Progress over the past 50 years in our understanding of the neurobiology of attention deficit disorder with hyperactivity is reviewed by child psychiatrists at the National Institute of Mental Health, Bethesda, MD. Since Bradley first described the paradoxical calming effect of the stimulant benzedrine on hyperactive children (Amer J Psychiat 1937:94:577), more than 20 neuropharmacological agents have been used for the study and treatment of children with attention deficit disorder with hyperactivity (ADDH). Biochemical, pharmacological, and anatomical hypotheses are analyzed and may be summarized as follows: (1) stimulants are the treatment of choice and all beneficial drugs have effects on catecholamine metabolism; (2) alteration in noradrenergic function appears necessary for clinical efficacy; (3) a role for norepinephrine but not serotonin metabolism in the pathophysiology is likely; (4) support for a frontal lobe anatomical location of CNS dysfunction for ADDH seems more conclusive than hypothalmic dysfunction; (5) different sites of dysfunction in the cortical-striatal “circuit” might account for the varying symptoms of the ADDH syndrome. [1]

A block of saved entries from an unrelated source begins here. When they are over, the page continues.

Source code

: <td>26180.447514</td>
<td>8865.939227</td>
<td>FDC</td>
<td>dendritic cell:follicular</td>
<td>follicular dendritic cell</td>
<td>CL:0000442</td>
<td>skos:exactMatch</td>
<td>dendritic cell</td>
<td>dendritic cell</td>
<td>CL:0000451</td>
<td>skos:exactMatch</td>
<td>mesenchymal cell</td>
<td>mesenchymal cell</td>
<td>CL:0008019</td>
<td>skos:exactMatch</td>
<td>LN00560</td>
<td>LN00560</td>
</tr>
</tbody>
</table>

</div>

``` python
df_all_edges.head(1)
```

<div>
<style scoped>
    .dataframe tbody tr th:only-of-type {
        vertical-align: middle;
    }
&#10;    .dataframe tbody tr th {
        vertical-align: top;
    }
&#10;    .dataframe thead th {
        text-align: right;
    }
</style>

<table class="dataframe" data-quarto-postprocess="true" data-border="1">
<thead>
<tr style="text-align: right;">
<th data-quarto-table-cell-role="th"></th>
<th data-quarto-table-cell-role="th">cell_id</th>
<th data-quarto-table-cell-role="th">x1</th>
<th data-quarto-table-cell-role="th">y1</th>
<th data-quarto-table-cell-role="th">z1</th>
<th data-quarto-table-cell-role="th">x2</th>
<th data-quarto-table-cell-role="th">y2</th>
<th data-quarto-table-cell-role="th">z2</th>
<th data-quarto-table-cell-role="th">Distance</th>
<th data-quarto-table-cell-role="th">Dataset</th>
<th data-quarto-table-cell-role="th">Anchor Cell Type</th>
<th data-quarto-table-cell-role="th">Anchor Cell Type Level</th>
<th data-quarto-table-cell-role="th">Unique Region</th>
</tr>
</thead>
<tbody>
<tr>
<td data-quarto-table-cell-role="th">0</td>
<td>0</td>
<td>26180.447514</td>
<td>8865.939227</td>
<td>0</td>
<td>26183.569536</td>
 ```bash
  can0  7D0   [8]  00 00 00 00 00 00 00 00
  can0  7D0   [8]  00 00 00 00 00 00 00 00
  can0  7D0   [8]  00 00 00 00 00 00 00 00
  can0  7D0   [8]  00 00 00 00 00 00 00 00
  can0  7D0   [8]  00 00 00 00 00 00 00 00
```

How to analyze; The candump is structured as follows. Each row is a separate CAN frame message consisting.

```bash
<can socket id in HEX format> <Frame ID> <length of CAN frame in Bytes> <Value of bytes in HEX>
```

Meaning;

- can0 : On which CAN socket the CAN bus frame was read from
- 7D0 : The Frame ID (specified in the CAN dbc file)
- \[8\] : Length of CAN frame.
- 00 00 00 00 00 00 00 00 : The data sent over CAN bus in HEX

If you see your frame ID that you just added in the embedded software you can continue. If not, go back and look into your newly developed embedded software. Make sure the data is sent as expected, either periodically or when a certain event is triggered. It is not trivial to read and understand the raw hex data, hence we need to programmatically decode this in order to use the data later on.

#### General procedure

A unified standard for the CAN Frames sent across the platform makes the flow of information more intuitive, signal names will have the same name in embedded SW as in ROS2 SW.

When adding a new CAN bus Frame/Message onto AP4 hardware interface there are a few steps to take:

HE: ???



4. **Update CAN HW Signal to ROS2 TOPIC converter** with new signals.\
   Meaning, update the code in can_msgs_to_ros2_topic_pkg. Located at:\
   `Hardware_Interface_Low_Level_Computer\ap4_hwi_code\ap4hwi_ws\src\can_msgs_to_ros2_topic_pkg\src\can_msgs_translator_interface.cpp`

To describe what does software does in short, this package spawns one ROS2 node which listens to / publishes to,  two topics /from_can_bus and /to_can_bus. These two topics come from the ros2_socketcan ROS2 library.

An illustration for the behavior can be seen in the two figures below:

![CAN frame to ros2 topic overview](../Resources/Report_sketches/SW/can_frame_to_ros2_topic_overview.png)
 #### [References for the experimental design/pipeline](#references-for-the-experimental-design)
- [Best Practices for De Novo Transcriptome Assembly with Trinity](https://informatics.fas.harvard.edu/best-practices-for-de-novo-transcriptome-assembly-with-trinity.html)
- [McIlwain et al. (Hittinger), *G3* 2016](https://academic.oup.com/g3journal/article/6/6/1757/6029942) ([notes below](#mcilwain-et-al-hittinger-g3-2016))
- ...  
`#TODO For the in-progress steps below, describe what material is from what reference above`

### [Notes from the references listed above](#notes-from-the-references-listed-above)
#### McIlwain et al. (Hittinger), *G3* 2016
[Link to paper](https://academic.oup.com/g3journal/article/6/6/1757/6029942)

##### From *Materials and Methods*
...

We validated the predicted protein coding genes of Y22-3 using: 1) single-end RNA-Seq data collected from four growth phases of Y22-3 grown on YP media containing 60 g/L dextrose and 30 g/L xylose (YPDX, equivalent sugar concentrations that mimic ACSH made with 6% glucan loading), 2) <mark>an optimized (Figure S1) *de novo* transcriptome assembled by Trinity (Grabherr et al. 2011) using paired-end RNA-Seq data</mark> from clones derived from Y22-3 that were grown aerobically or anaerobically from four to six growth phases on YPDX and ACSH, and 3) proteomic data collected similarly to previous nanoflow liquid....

COMMENT: The possible importance of brain injury or other neuropathological lesions in the pathogenesis of hyperkinetic behavior is often discounted in favor of environmental factors, and the authors emphasis on the neuroanatomical hypothesis and especially frontal lobe dysfunction in ADDH is refreshing. Some of the earlier experimental neuroanatomical studies of hyperkinesia have been concerned with the effects of ablation or destruction of different cortical and subcortical structures on locomotor activity. Bilateral removal of the prefrontal and frontal areas in the monkey and smaller animals causes the greatest total increase in activity (Kennard MA et al. J Neurophysiol 1941:4:512. Millichap JG et al. Excerpta Medica 1974:130-139). We found an increase in locomotor activity of mice with prefrontal cortical lesions and those animals with the highest level of post-operative activity responded to methylphenidate with a reduction in locomotor activity. We suggested that animals with prefrontal cortical lesions should make valuable experimental models for testing new drugs. The beneficial effect of methylphenidate on hyperactivity in our patients was related to the level of motor activity before treatment and the degree of neurologic abnormality. ADDH patients with the greatest number of neurologic signs were most active and were most likely to benefit from stimulant therapy [2]. A neuroanatomical basis for ADDH in some children might be substantiated by the MRI.